Record rain in 19 yrs, Delhi left floundering

Delhi saw record-breaking rainfall on August 21 as well, which saw the highest single day rainfall for August in 14 years.

Delhi-NCR witnessed heavy rainfall Wednesday and recorded the highest single-day rainfall for September in the past 19 years. A total of 112.1 mm of rainfall was recorded at the IMD’s Safdarjung observatory — representative of the capital — between 8.30 am on Tuesday and 8.30 am on Wednesday.

The last time Delhi saw higher rainfall than this in September was in 2002: September 13 logged 126.8 mm, as per IMD data.

For the past two years, total rainfall at Safdarjung for September has been much lower than the single-day rainfall recorded between 8.30 am on August 31 and 8.30 am on September 1. In 2020, for instance, September only received 20.9 mm of rainfall, while in 2019, the entire month recorded a total of 74.1 mm at Safdarjung.

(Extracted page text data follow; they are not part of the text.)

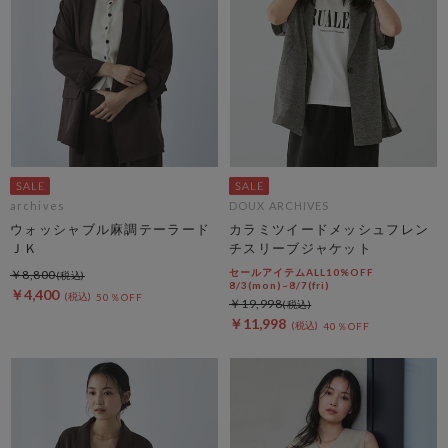
archives
DOUX ARCHIVES
ウォッシャブル麻調テーラード
カラミツイードメッシュフレン
ＪＫ
チスリーブジャケット
セールアイテムALL10%OFF
￥8,800
8/3(mon)~8/7(fri)
￥4,400
50％OFF
￥19,998
￥11,998
40％OFF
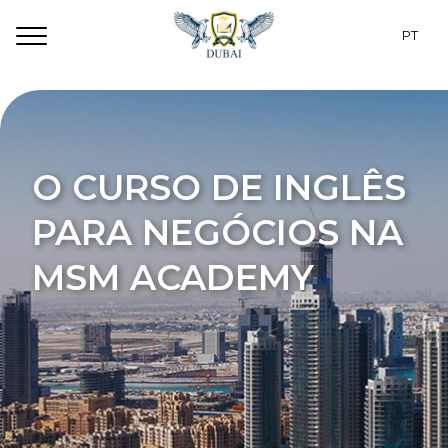
PT
RU
Programas
EN
Dubai
O CURSO DE INGLÊS
CZ
Para estudantes
PARA
NEGÓCIOS NA
ES
Alojamento
MSM ACADEMY
TR
Sobre nós
UA
Contatos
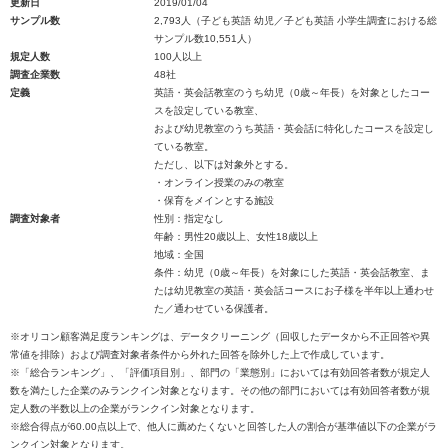
更新日
2019/01/04
サンプル数
2,793人（子ども英語 幼児／子ども英語 小学生調査における総
サンプル数10,551人）
規定人数
100人以上
調査企業数
48社
定義
英語・英会話教室のうち幼児（0歳～年長）を対象としたコー
スを設定している教室、
および幼児教室のうち英語・英会話に特化したコースを設定し
ている教室。
ただし、以下は対象外とする。
・オンライン授業のみの教室
・保育をメインとする施設
調査対象者
性別：指定なし
年齢：男性20歳以上、女性18歳以上
地域：全国
条件：幼児（0歳～年長）を対象にした英語・英会話教室、ま
たは幼児教室の英語・英会話コースにお子様を半年以上通わせ
た／通わせている保護者。
※オリコン顧客満足度ランキングは、データクリーニング（回収したデータから不正回答や異
常値を排除）および調査対象者条件から外れた回答を除外した上で作成しています。
※「総合ランキング」、「評価項目別」、部門の「業態別」においては有効回答者数が規定人
数を満たした企業のみランクイン対象となります。その他の部門においては有効回答者数が規
定人数の半数以上の企業がランクイン対象となります。
※総合得点が60.00点以上で、他人に薦めたくないと回答した人の割合が基準値以下の企業がラ
ンクイン対象となります。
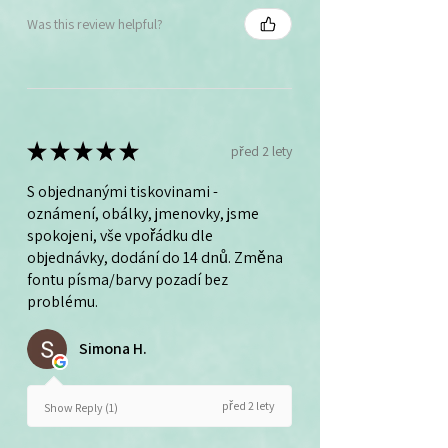
Was this review helpful?
★
★
★
★
★
před 2 lety
S objednanými tiskovinami -
oznámení, obálky, jmenovky, jsme
spokojeni, vše vpořádku dle
objednávky, dodání do 14 dnů. Změna
fontu písma/barvy pozadí bez
problému.
Simona H.
před 2 lety
Show Reply (1)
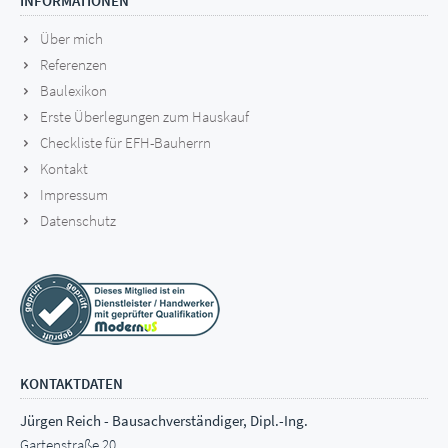
INFORMATIONEN
Über mich
Referenzen
Baulexikon
Erste Überlegungen zum Hauskauf
Checkliste für EFH-Bauherrn
Kontakt
Impressum
Datenschutz
KONTAKTDATEN
Jürgen Reich - Bausachverständiger, Dipl.-Ing.
Gartenstraße 20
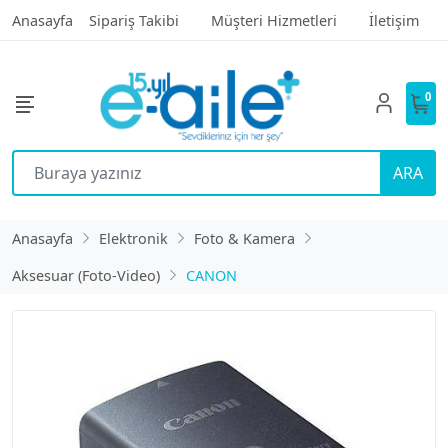
Anasayfa
Sipariş Takibi
Müşteri Hizmetleri
İletişim
0
ARA
Anasayfa
Elektronik
Foto & Kamera
Aksesuar (Foto-Video)
CANON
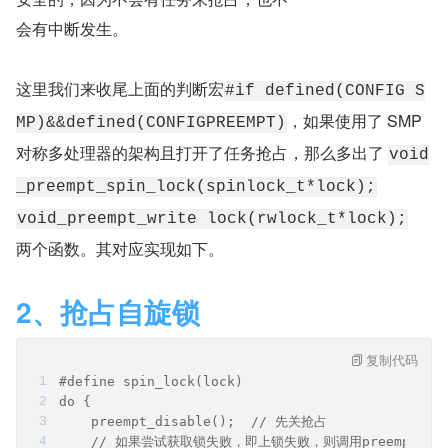
会有中断发生。
这里我们来收尾上面的判断宏
#if defined(CONFIG S
，如果使用了 SMP 
MP)&&defined(CONFIGPREEMPT)
对称多处理器的架构且打开了任务抢占，那么多出了 
void
_preempt_spin_lock(spinlock_t*lock);
void_preempt_write lock(rwlock_t*lock);
两个函数。其对应实现如下。
2、抢占自旋锁
复制代码
#define spin_lock(lock)
do {	
    preempt_disable();	// 先关抢占	
    // 如果尝试获取锁失败，即上锁失败，则调用preemptspi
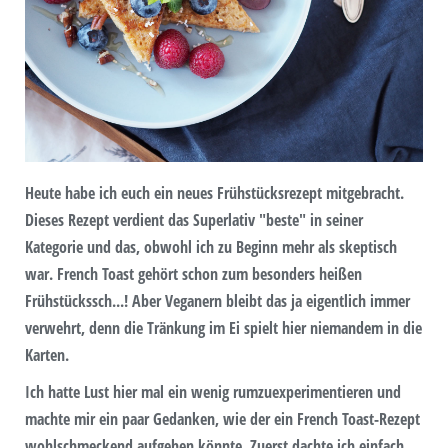
Heute habe ich euch ein neues Frühstücksrezept mitgebracht.
Dieses Rezept verdient das Superlativ "beste" in seiner
Kategorie und das, obwohl ich zu Beginn mehr als skeptisch
war. French Toast gehört schon zum besonders heißen
Frühstückssch...! Aber Veganern bleibt das ja eigentlich immer
verwehrt, denn die Tränkung im Ei spielt hier niemandem in die
Karten.
Ich hatte Lust hier mal ein wenig rumzuexperimentieren und
machte mir ein paar Gedanken, wie der ein French Toast-Rezept
wohlschmeckend aufgehen könnte. Zuerst dachte ich einfach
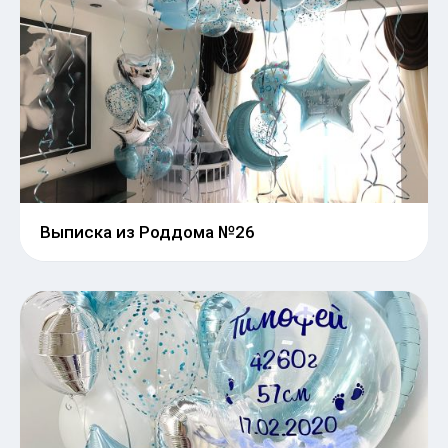
Выписка из Роддома №26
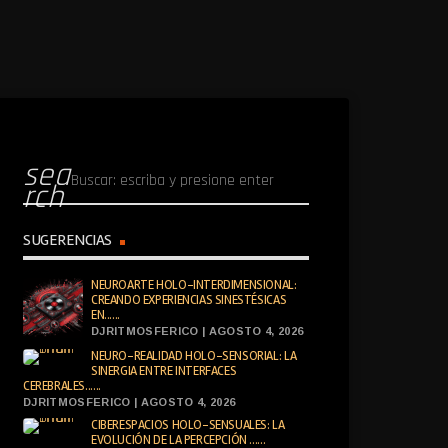
sea
rch
SUGERENCIAS
NEUROARTE HOLO-INTERDIMENSIONAL:
CREANDO EXPERIENCIAS SINESTÉSICAS
EN......
DJRITMOSFERICO | AGOSTO 4, 2026
NEURO-REALIDAD HOLO-SENSORIAL: LA
SINERGIA ENTRE INTERFACES
CEREBRALES......
DJRITMOSFERICO | AGOSTO 4, 2026
CIBERESPACIOS HOLO-SENSUALES: LA
EVOLUCIÓN DE LA PERCEPCIÓN ......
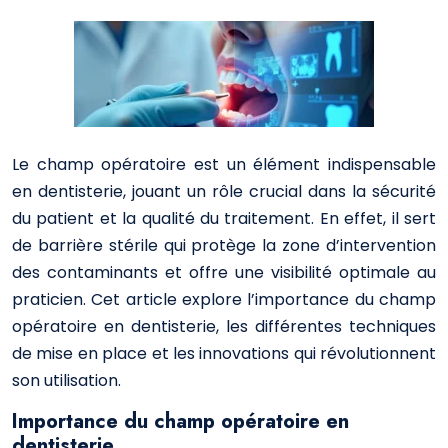
Le champ opératoire est un élément indispensable
en dentisterie, jouant un rôle crucial dans la sécurité
du patient et la qualité du traitement. En effet, il sert
de barrière stérile qui protège la zone d’intervention
des contaminants et offre une visibilité optimale au
praticien. Cet article explore l’importance du champ
opératoire en dentisterie, les différentes techniques
de mise en place et les innovations qui révolutionnent
son utilisation.
Importance du champ opératoire en
dentisterie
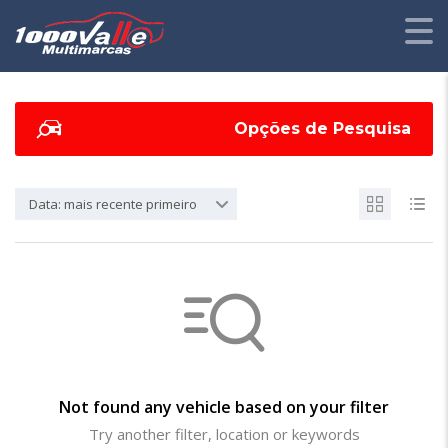
Opções de Pesquisa
Data: mais recente primeiro
Not found any vehicle based on your filter
Try another filter, location or keywords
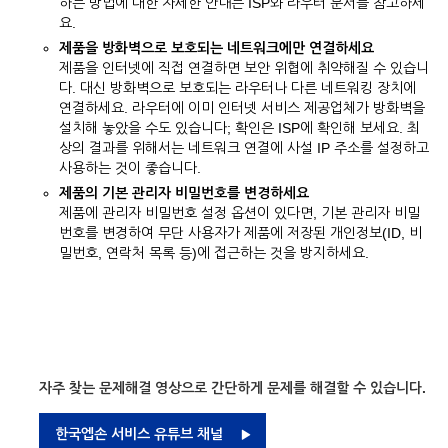
하는 방법에 대한 자세한 안내는 ISP와 라우터 문서를 참고하세
요.
제품을 방화벽으로 보호되는 네트워크에만 연결하세요
제품을 인터넷에 직접 연결하면 보안 위협에 취약해질 수 있습니
다. 대신 방화벽으로 보호되는 라우터나 다른 네트워킹 장치에
연결하세요. 라우터에 이미 인터넷 서비스 제공업체가 방화벽을
설치해 놓았을 수도 있습니다; 확인은 ISP에 확인해 보세요. 최
상의 결과를 위해서는 네트워크 연결에 사설 IP 주소를 설정하고
사용하는 것이 좋습니다.
제품의 기본 관리자 비밀번호를 변경하세요
제품에 관리자 비밀번호 설정 옵션이 있다면, 기본 관리자 비밀
번호를 변경하여 무단 사용자가 제품에 저장된 개인정보(ID, 비
밀번호, 연락처 목록 등)에 접근하는 것을 방지하세요.
자주 찾는 문제해결 영상으로 간단하게 문제를 해결할 수 있습니다.
한국엡손 서비스 유튜브 채널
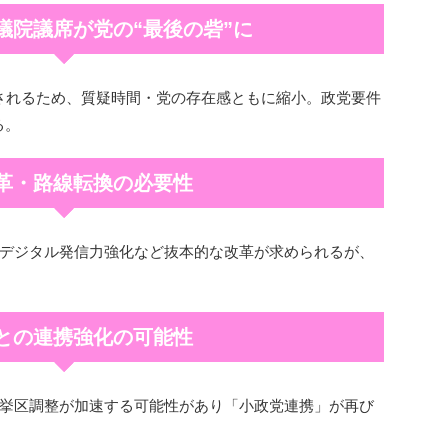
参議院議席が党の“最後の砦”に
されるため、質疑時間・党の存在感ともに縮小。政党要件
る。
改革・路線転換の必要性
デジタル発信力強化など抜本的な改革が求められるが、
党との連携強化の可能性
挙区調整が加速する可能性があり「小政党連携」が再び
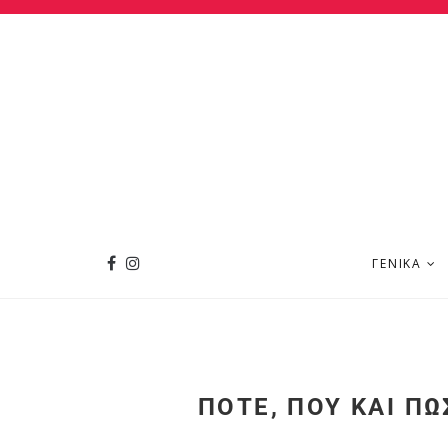
ΓΕΝΙΚΆ
ΠΌΤΕ, ΠΟΎ ΚΑΙ ΠΏ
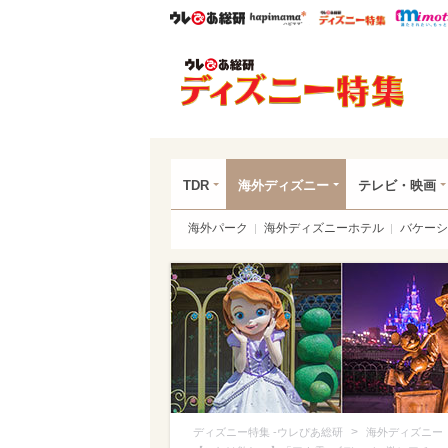
ウレぴあ総研
ハピママ*
ウレぴあ
ディ
TDR
海外ディズニー
テレビ・映画
海外パーク
海外ディズニーホテル
バケーシ
>
ディズニー特集 -ウレぴあ総研
海外ディズニー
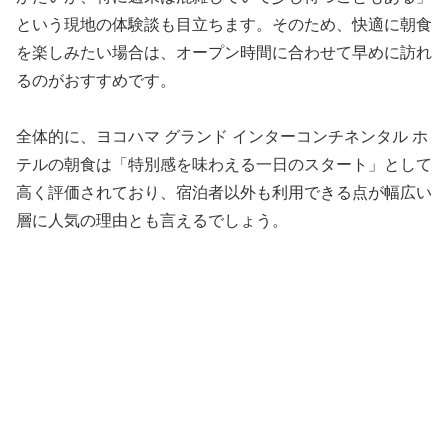
という現地の体験談も目立ちます。そのため、快適に朝食
を楽しみたい場合は、オープン時間に合わせて早めに訪れ
るのがおすすめです。
全体的に、ヨコハマ グランド インターコンチネンタル ホ
テルの朝食は「特別感を味わえる一日のスタート」として
高く評価されており、宿泊者以外も利用できる点が幅広い
層に人気の理由とも言えるでしょう。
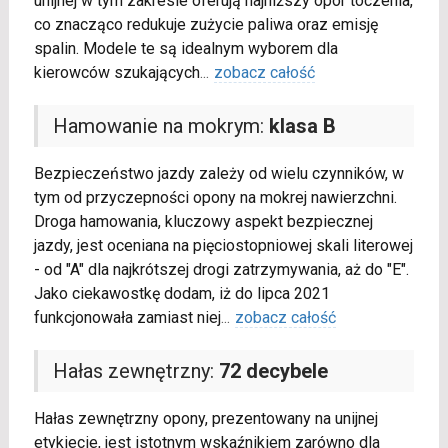
unijnej w tym zakresie oferują najniższy opór toczenia,
co znacząco redukuje zużycie paliwa oraz emisję
spalin. Modele te są idealnym wyborem dla
kierowców szukających
...
zobacz całość
Hamowanie na mokrym:
klasa B
Bezpieczeństwo jazdy zależy od wielu czynników, w
tym od przyczepności opony na mokrej nawierzchni.
Droga hamowania, kluczowy aspekt bezpiecznej
jazdy, jest oceniana na pięciostopniowej skali literowej
- od "A" dla najkrótszej drogi zatrzymywania, aż do "E".
Jako ciekawostkę dodam, iż do lipca 2021
funkcjonowała zamiast niej
...
zobacz całość
Hałas zewnętrzny:
72 decybele
Hałas zewnętrzny opony, prezentowany na unijnej
etykiecie, jest istotnym wskaźnikiem zarówno dla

The Safdarjung station recorded 75.6 mm between 8.30 am and 11.30 am. The Palam observatory recorded the highest figure in the morning with 78.2 mm, while the Lodhi Road station registered 75.4 mm. The intensity of rainfall fell through the day, with the Safdarjung observatory logging only around 0.6 mm between 11.30 am and 2.30 pm. The IMD categorises rainfall between 64.5 mm and 115.5 mm as ‘heavy’ rainfall.

The city saw record-breaking rainfall on August 21 as well, which saw the highest single day rainfall for August in 14 years.

This monsoon, June recorded deficit rainfall, receiving only around half of the amount that is considered normal for the month. The Safdarjung station recorded only 34.8 mm against a normal of 65.5 mm.

July logged an excess, having received 507.1 mm against a normal of 210.6 mm. August too witnessed deficit rainfall having received 214.5 mm against a normal of 247.7 mm.

Overall, notwithstanding the deficit in June and August, Delhi has recorded excess rainfall this season. Between June 1 and September 1, the city recorded 569.2 mm of rainfall, around 20% above the normal average of 475.6 mm for the same time frame.

While New Delhi and North Delhi have recorded ‘large excess’ rainfall, Central , Northwest and Southwest Delhi have witnessed ‘excess’ rainfall. Northeast Delhi has seen a marked deficit of around 45% from the normal long-period average.

Cloudy skies and moderate rainfall are on the forecast for Thursday, along with light rainfall on September 3 and 4. The IMD said in an update Wednesday that rainfall activity over Northwest India is likely to decrease from September 2.